REQUEST – In the entries below, find the line with "Caravan Finance" and the line with "Shipping fees and", then retype both and everything between them exactly. Do not copy the pictures.
•••
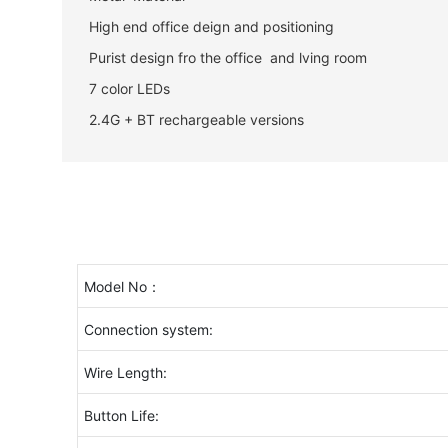
High end office deign and positioning
Purist design fro the office and lving room
7 color LEDs
2.4G + BT rechargeable versions
Model No：
Connection system:
Wire Length:
Button Life:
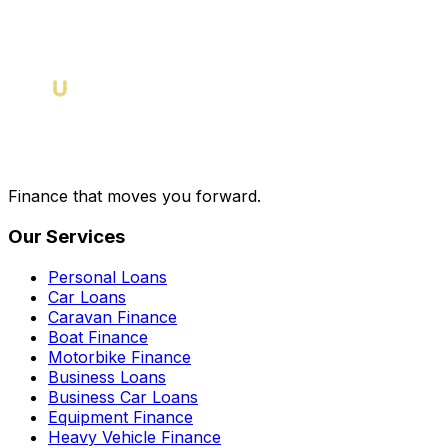
Finance that moves you forward.
Our Services
Personal Loans
Car Loans
Caravan Finance
Boat Finance
Motorbike Finance
Business Loans
Business Car Loans
Equipment Finance
Heavy Vehicle Finance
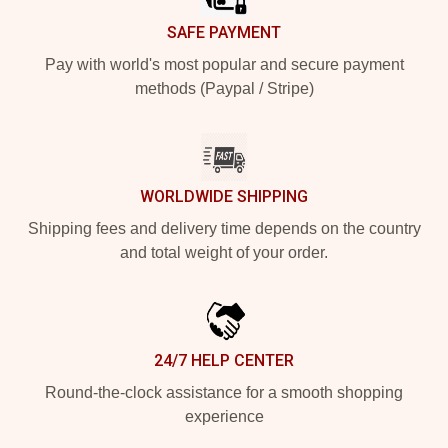
SAFE PAYMENT
Pay with world's most popular and secure payment
methods (Paypal / Stripe)
WORLDWIDE SHIPPING
Shipping fees and delivery time depends on the country
and total weight of your order.
24/7 HELP CENTER
Round-the-clock assistance for a smooth shopping
experience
•••
SOLUTION BELOW –
Caravan Finance
Boat Finance
Motorbike Finance
Business Loans
Business Car Loans
Equipment Finance
Heavy Vehicle Finance
SAFE PAYMENT
Pay with world's most popular and secure payment
methods (Paypal / Stripe)
WORLDWIDE SHIPPING
Shipping fees and delivery time depends on the country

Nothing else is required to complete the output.